15 Aug 2012
Thinking Outside the Box
Mark Hendley, Managing Director, Easycrate
United Kingdom corporate removals company Easycrate Ltd has expanded its plastic crate rental service to Hong Kong, opening last month in Tsuen Wan, in the New Territories. It’s the company’s first overseas venture, taken after identifying an untapped demand.
Easycrate CEO Robert Bradley said an established relationship with local partner Mark Hendley, appointed Managing Director of Easycrate Hong Kong, had set the groundwork for the Hong Kong expansion.
“Mark has been instrumental to the launch of Easycrate in Hong Kong,” Mr Bradley said. “Being a longtime resident, he helped us to assess the compatibility of the solutions that Easycrate offers in the UK with the unique requirements of businesses here. This insight has enabled us to develop bespoke solutions for Hong Kong businesses and residents alike.”

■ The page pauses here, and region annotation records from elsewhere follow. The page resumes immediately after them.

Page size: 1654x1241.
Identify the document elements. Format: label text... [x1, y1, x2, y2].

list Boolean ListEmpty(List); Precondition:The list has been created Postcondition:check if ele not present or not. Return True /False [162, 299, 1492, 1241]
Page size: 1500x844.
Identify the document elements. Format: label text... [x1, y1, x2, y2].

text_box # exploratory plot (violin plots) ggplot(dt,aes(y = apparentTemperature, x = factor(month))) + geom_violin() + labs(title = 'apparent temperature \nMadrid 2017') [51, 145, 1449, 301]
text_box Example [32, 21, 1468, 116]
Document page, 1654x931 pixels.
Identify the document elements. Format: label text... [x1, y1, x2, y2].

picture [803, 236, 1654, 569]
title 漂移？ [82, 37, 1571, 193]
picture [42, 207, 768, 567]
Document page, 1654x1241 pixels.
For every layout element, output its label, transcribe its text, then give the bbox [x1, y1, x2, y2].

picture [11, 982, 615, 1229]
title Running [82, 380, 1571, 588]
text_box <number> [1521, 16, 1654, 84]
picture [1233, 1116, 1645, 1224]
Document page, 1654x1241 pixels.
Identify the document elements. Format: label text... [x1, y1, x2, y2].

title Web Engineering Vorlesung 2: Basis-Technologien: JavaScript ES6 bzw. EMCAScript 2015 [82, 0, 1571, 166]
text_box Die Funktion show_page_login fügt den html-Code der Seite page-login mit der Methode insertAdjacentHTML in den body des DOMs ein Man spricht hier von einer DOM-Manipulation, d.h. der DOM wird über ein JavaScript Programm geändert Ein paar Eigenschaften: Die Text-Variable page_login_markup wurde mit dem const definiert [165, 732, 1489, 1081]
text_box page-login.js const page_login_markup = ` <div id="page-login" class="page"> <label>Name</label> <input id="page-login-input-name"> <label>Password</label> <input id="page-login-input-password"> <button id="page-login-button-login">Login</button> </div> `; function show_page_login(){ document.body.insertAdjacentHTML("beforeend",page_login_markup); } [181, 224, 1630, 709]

Until this point, Mr Bradley said, there had been no alternative to cardboard boxes, which contribute greatly to landfill, in transporting corporate goods. Easycrate’s Returnable Transit Packaging offers corporations returnable plastic boxes, which can be moved, stacked and cleaned with ease. “By not having to throw away the boxes once their purpose is complete, it provides a cost-effective and environmentally friendly way of relocating items and can be hired over and over again,” he said.
Perfect Business Hub
|Easycrate’s reusable plastic storage crates offer an enviromentally friendly solution|
Mr Hendley agrees. “Hong Kong, the most dynamic and fastest-growing business hub in Asia, was the obvious choice for us.”
He views Hong Kong as the launching pad for expansion in Asia. “We see a clear opportunity here, largely fuelled by the fact that there are no current competitors. Crates are versatile enough to be used by businesses of any size and description, and for private use, so the market opportunity is almost limitless. Because of the variety of businesses in Hong Kong, and the region’s eagerness to embrace greener issues, we want to focus on Hong Kong initially, with offices in Singapore and Kuala Lumpur to follow shortly.”
The partners are targeting a broad customer base. “We see both a commercial and domestic market for this product,” Mr Hendley said. “Our business model tends to focus on businesses relocating, as the crates are ideally suited to making their lives a whole lot easier in terms of packing computers, files, office equipment and moving them safely and easily. Domestically, it enables people moving house or redecorating to store items and move them around high-rises without breaking their backs.”
The product is also in line with Hong Kong’s environmental objectives. “We believe that the plastic crate is an easy answer to Hong Kong’s green push,” Mr Hendley said. “The whole crate hire model is aimed at companies and individuals wanting a greener alternative. Our crates are reusable, and their robust nature means that they naturally have a long lifecycle. We deliver the crates, they are used and then we collect them for reuse. Nothing gets thrown away, because the crates are so hard to damage there is no disposal needed if they get wet or even if they are dropped. We know that by simply switching to crates, you can reduce your packaging disposal for an average-sized business by up to 35 per cent.”
The timing “couldn’t be better,” he said, given that about six million tonnes of municipal solid waste are generated each year. And with the city’s three major landfills projected to be full by 2019, the government is looking at alternatives.
“For us, the missing link to the market will be education. As there are no competitors on the market, we need to introduce our crates to potential customers so they know that there is actually a greener alternative out there.”